# DNS Weiterleitung + .htaccess?



## Frederik (22. Nov. 2011)

Hollah.


Ich hab da gerade ein Verständnisproblem.
Bei Hosteurope betreibe ich einen kleinen VServer auf welchem einige Domains laufen.

Ein Bekannter hat eine Domain + Webspace bei server4you.
Nun möchte er seine Seite bei mir hosten, die Domain jedoch bei Server4you belassen da er sein Mailkonto nicht umziehen möchte.

Per DNS-Eintrag möchte er nun auf meinen Server weiterleiten, sodass *www.seinedomain.de* auf meine Domain *www.meinedomain.de/customer/kunde123* zeigt.


Nach dem Aufruf von *www.seinedomain.de* müsste in der Adresszeile des Browsers dann aber meine URL w*ww.meinedomain.de/customer/kunde123* erscheinen, richtig?

Jetzt stellt sich mir noch die Frage, ob ich im oben genannten Fall per .htaccess meine Domain umbenennen kann so zu sagen?



Liebe Grüße


----------



## Frederik (22. Nov. 2011)

Okay, anderes Problem.


Die Domain www.seinedomain.de zeigt jetzt auf meinen Server mit der IP "11.22.33.44".

Beim Aufruf von www.seinedomain.de wird jedoch eine bereits bestehende Seite auf meinem Server angezeigt.

Ein seperater Kunde ist angelegt, als auch eine seperate Homepage zu diesem Kunden. Wie lasse ich jetzt seinedomain.de auf meinen gewünschten Kunden zeigen?

lg


----------



## nowayback (22. Nov. 2011)

Moinsen,



> Ein seperater Kunde ist angelegt, als auch eine seperate Homepage zu diesem Kunden. Wie lasse ich jetzt seinedomain.de auf meinen gewünschten Kunden zeigen?


In dem du die Domain dem Kunden zuordnest. 



> Nun möchte er seine Seite bei mir hosten, die Domain jedoch bei Server4you belassen da er sein Mailkonto nicht umziehen möchte.

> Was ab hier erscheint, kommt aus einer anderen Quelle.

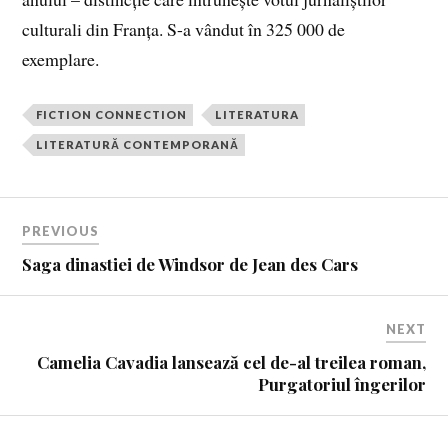
culturali din Franța. S-a vândut în 325 000 de
exemplare.
FICTION CONNECTION
LITERATURA
LITERATURĂ CONTEMPORANĂ
PREVIOUS
Saga dinastiei de Windsor de Jean des Cars
NEXT
Camelia Cavadia lansează cel de-al treilea roman,
Purgatoriul îngerilor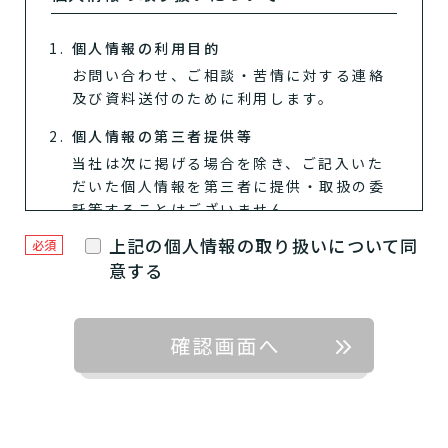
個人情報の利用目的
お問い合わせ、ご相談・苦情に対する連絡
及び資料送付のために利用します。
個人情報の第三者提供等
当社は次に掲げる場合を除き、ご記入いた
だいた個人情報を第三者に提供・取扱の委
託等することはございません。
上記の個人情報の取り扱いについて同
必須
ご本人様の同意がある場合
1つ前に戻る
1つ前に戻る
1つ前に戻る
1つ前に戻る
1つ前に戻る
1つ前に戻る
1つ前に戻る
閉じる
介護診断を終了
介護診断を終了
介護診断を終了
介護診断を終了
介護診断を終了
介護診断を終了
介護診断を終了
意する
法令に基づく場合
人の生命、身体または財産の保護の
ために必要がある場合であって、ご
本人様の同意を得ることが困難であ
るとき
公衆衛生の向上または児童の健全な
育成の推進のために特に必要がある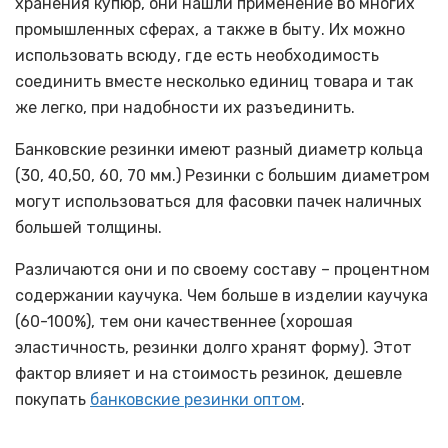
хранения купюр, они нашли применение во многих
промышленных сферах, а также в быту. Их можно
использовать всюду, где есть необходимость
соединить вместе несколько единиц товара и так
же легко, при надобности их разъединить.
Банковские резинки имеют разный диаметр кольца
(30, 40,50, 60, 70 мм.) Резинки с большим диаметром
могут использоваться для фасовки пачек наличных
большей толщины.
Различаются они и по своему составу – процентном
содержании каучука. Чем больше в изделии каучука
(60-100%), тем они качественнее (хорошая
эластичность, резинки долго хранят форму). Этот
фактор влияет и на стоимость резинок, дешевле
покупать
банковские резинки оптом
.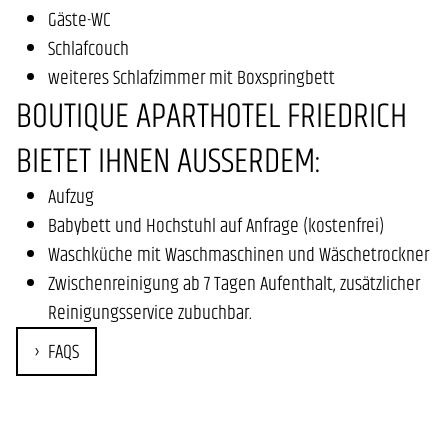
Gäste-WC
Schlafcouch
weiteres Schlafzimmer mit Boxspringbett
BOUTIQUE APARTHOTEL FRIEDRICH
BIETET IHNEN AUSSERDEM:
Aufzug
Babybett und Hochstuhl auf Anfrage (kostenfrei)
Waschküche mit Waschmaschinen und Wäschetrockner
Zwischenreinigung ab 7 Tagen Aufenthalt, zusätzlicher
Reinigungsservice zubuchbar.
FAQS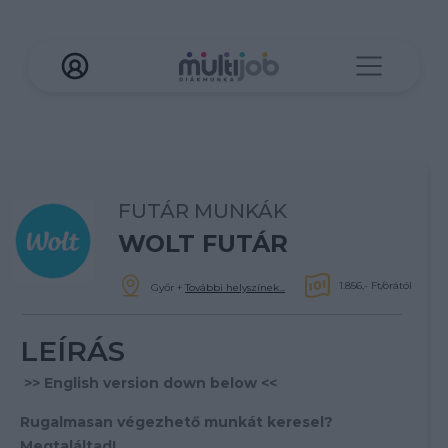
FUTÁR MUNKÁK
WOLT FUTÁR
1.856,- Ft/órától
Győr
+
További helyszínek...
LEÍRÁS
>> English version down below <<
Rugalmasan végezhető munkát keresel?
Megtaláltad!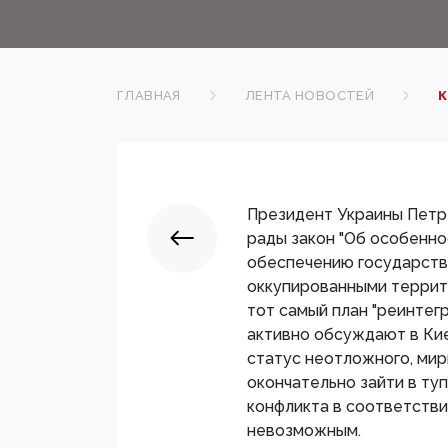
ГЛАВНАЯ
ЛЕНТА НОВОСТЕЙ
К
Президент Украины Петр
рады закон "Об особенно
обеспечению государств
оккупированными террито
тот самый план "реинтег
активно обсуждают в Киев
статус неотложного, мир
окончательно зайти в ту
конфликта в соответстви
невозможным.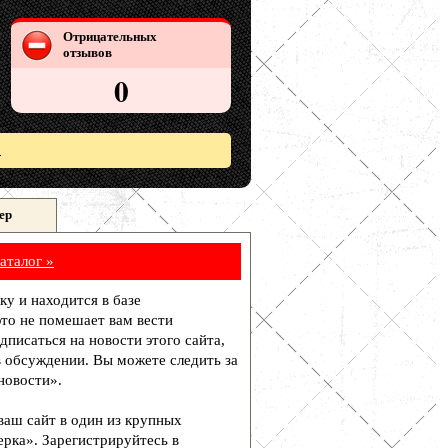
Отрицательных
отзывов
0
»
ер
аталог »
ку и находится в базе
то не помешает вам вести
писаться на новости этого сайта,
в обсуждении. Вы можете следить за
новости».
 ваш сайт в один из крупных
рка». Зарегистрируйтесь в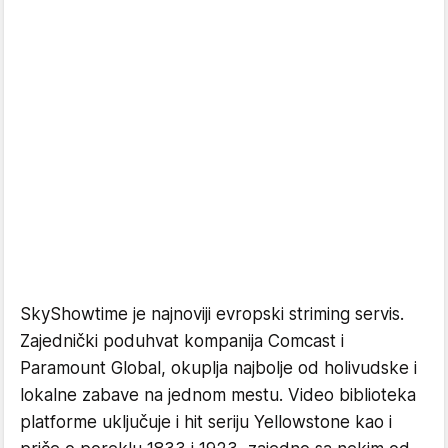
SkyShowtime je najnoviji evropski striming servis.
Zajednički poduhvat kompanija Comcast i
Paramount Global, okuplja najbolje od holivudske i
lokalne zabave na jednom mestu. Video biblioteka
platforme uključuje i hit seriju Yellowstone kao i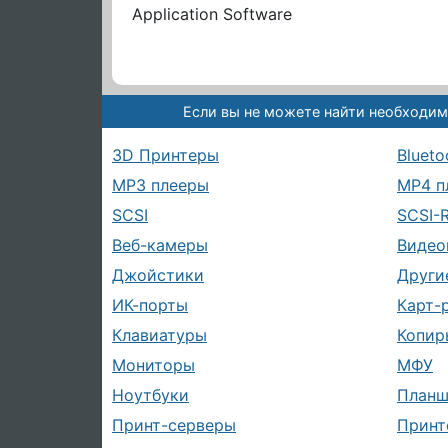
Application Software
Если вы не можете найти необходим
3D Принтеры
Blueto
MP3 плееры
MP4 п
SCSI
SCSI-
Веб-камеры
Видео
Джойстики
Други
ИК-порты
Карт-
Клавиатуры
Копир
Мониторы
МФУ
Ноутбуки
План
Принт-серверы
Принт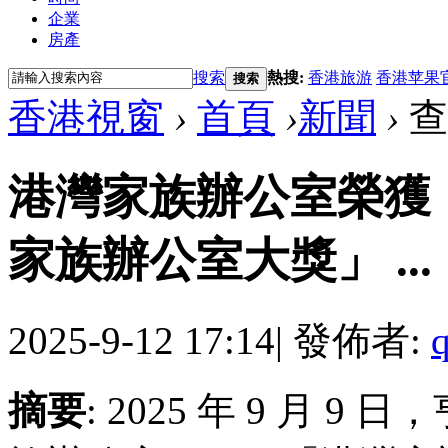
企業
房產
搜索
熱搜:
香港旅游
香港苹果
搜索
香港視窗
›
首頁
›
新聞
›
查
港灣家族辦公室榮獲
家族辦公室大獎」 ...
2025-9-12 17:14
|
發佈者:
摘要
: 2025 年 9 月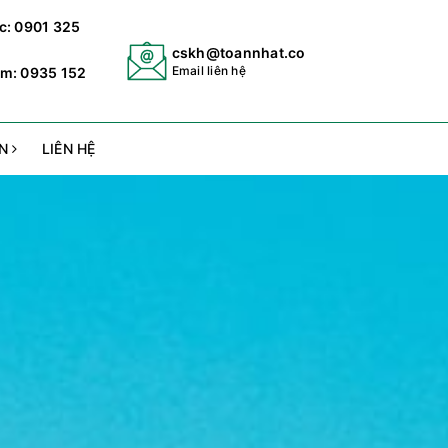
c: 0901 325
cskh@toannhat.co
Email liên hệ
m: 0935 152
ẢN
LIÊN HỆ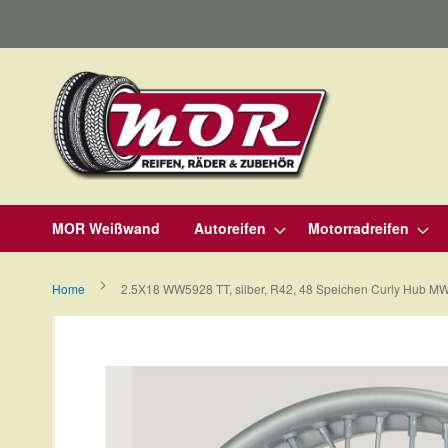
Direkt
zum
Inhalt
MOR Weißwand
Autoreifen
Motorradreifen
Home
2.5X18 WW5928 TT, silber, R42, 48 Speichen Curly Hub M
Zum
Ende
der
Bildergalerie
springen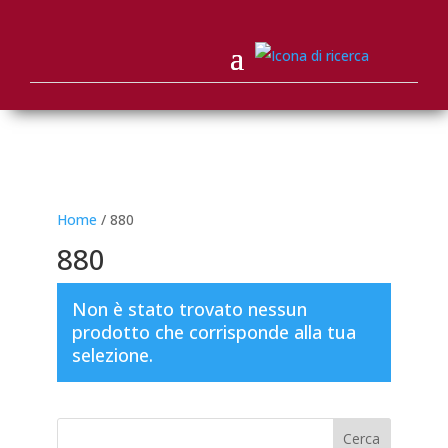
Home
/ 880
880
Non è stato trovato nessun
prodotto che corrisponde alla tua
selezione.
Cerca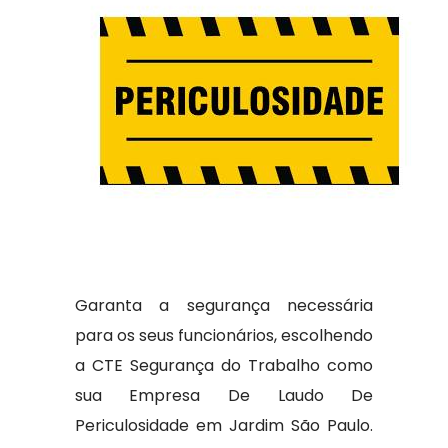
Garanta a segurança necessária
para os seus funcionários, escolhendo
a CTE Segurança do Trabalho como
sua Empresa De Laudo De
Periculosidade em Jardim São Paulo.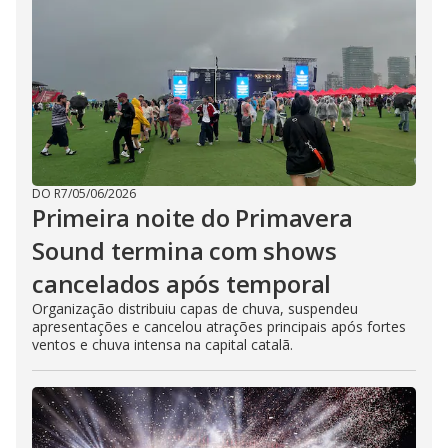
DO R7
/
05/06/2026
Primeira noite do Primavera
Sound termina com shows
cancelados após temporal
Organização distribuiu capas de chuva, suspendeu
apresentações e cancelou atrações principais após fortes
ventos e chuva intensa na capital catalã.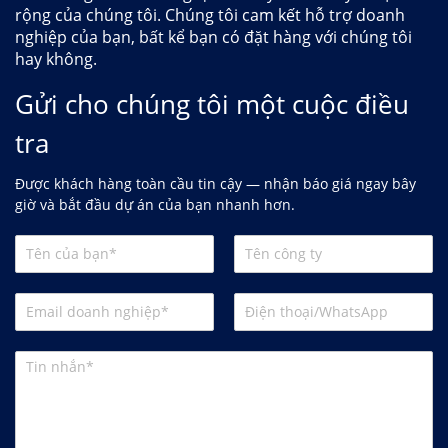
rộng của chúng tôi. Chúng tôi cam kết hỗ trợ doanh
nghiệp của bạn, bất kể bạn có đặt hàng với chúng tôi
hay không.
Gửi cho chúng tôi một cuộc điều
tra
Được khách hàng toàn cầu tin cậy — nhận báo giá ngay bây
giờ và bắt đầu dự án của bạn nhanh hơn.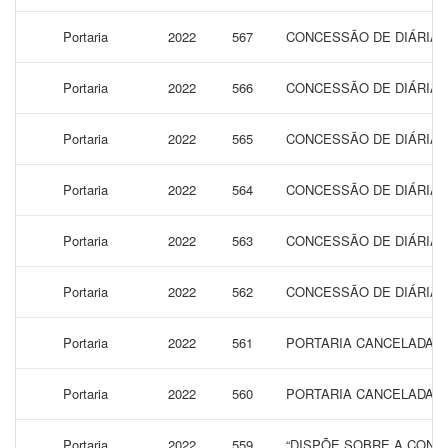
Portaria
2022
567
CONCESSÃO DE DIÁRIAS
Portaria
2022
566
CONCESSÃO DE DIÁRIAS 
Portaria
2022
565
CONCESSÃO DE DIÁRIAS 
Portaria
2022
564
CONCESSÃO DE DIÁRIAS 
Portaria
2022
563
CONCESSÃO DE DIÁRIAS 
Portaria
2022
562
CONCESSÃO DE DIÁRIAS
Portaria
2022
561
PORTARIA CANCELADA
Portaria
2022
560
PORTARIA CANCELADA
Portaria
2022
559
“DISPÕE SOBRE A CONCE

Das wird so nicht funktionieren, es sei denn er kann DNS Einträge bearbeiten. Die sinnvollste der bescheidenen Möglichkeiten wird die mit dem 100% Frame sein. Ansonsten wird einfach eine Umleitung von seinedomain.de auf deinedomain.de/customer/kunde123/ eingerichtet, die dann auch so in der Adresszeile steht. 

Sollte er DNS Einträge bearbeiten können, dann kann er ja z.B. *www.*seinedomain.de auf deine IP weiterleiten aber seinedomain.de weiterhin auf die bisherige IP. 

Grüße
nwb


----------